The Pune-based manufacturer of immunobiological drugs has entered into multiple international collaborations for the Covid-19 vaccine.
It is expanding capacity to 1.9 billion doses of the vaccine to treat SARS-CoV-2 disease by the end of this year.
Bharat Biotech, whose vaccine candidate Covaxin is undergoing clinical trials, said vaccine makers are either repurposing capacities that they have for other products or redirecting upcoming capacities for new products to make way for the Covid-19 vaccine.
Sai Prasad, president of quality operations of Bharat Biotech, further added that the biotechnology company headquartered in Hyderabad is in talks with middle- and high-income countries for procurement of their vaccines.
This will ensure the requisite funding for vaccine development, he said.
“Funding research in the absence of push funding (during the research phase) or pull contracts (assurance to buy a certain quantity at a stipulated price) is a challenge,” said Prasad.
Indian Immunologicals (IIL), a Hyderabad-based biopharmaceutical company, is working on its Covid-19 candidate based on a live attenuated virus model.
It has set up a 200-milion-doses-per-annum facility for drug products, and is building a manufacturing facility for drug substances, said Anand Kumar, managing director of IIL.
Drug substances are used to make vaccines.
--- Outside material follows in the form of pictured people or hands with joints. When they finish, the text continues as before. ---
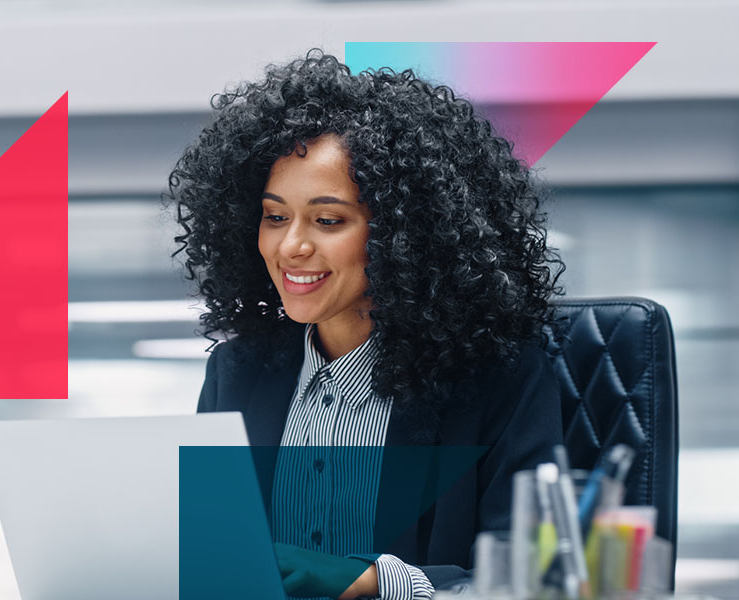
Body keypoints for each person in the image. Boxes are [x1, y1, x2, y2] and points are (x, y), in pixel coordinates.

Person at [167, 50, 565, 600]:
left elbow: (536, 582)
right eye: (275, 217)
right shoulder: (236, 373)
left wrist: (375, 580)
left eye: (328, 220)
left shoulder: (500, 379)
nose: (291, 246)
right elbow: (207, 558)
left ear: (406, 232)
These can be whole bacterial cells, viruses, parasites, antigens, etc.
“All these are multi-product facilities. No one will set up a dedicated facility for one product,” clarified Kumar.
The Indian vaccine industry largely feels there are two ways in which vaccine innovation can be spurred - one, get a high price for the product (which again may deprive many from getting a jab), and two, have the government buy a few hundred million doses of the product at a certain price.
“For a vaccine player to take a risk of Rs 200-300 crore for a new product development can seem a daunting task in the absence of any assurance,” said one Indian vaccine maker.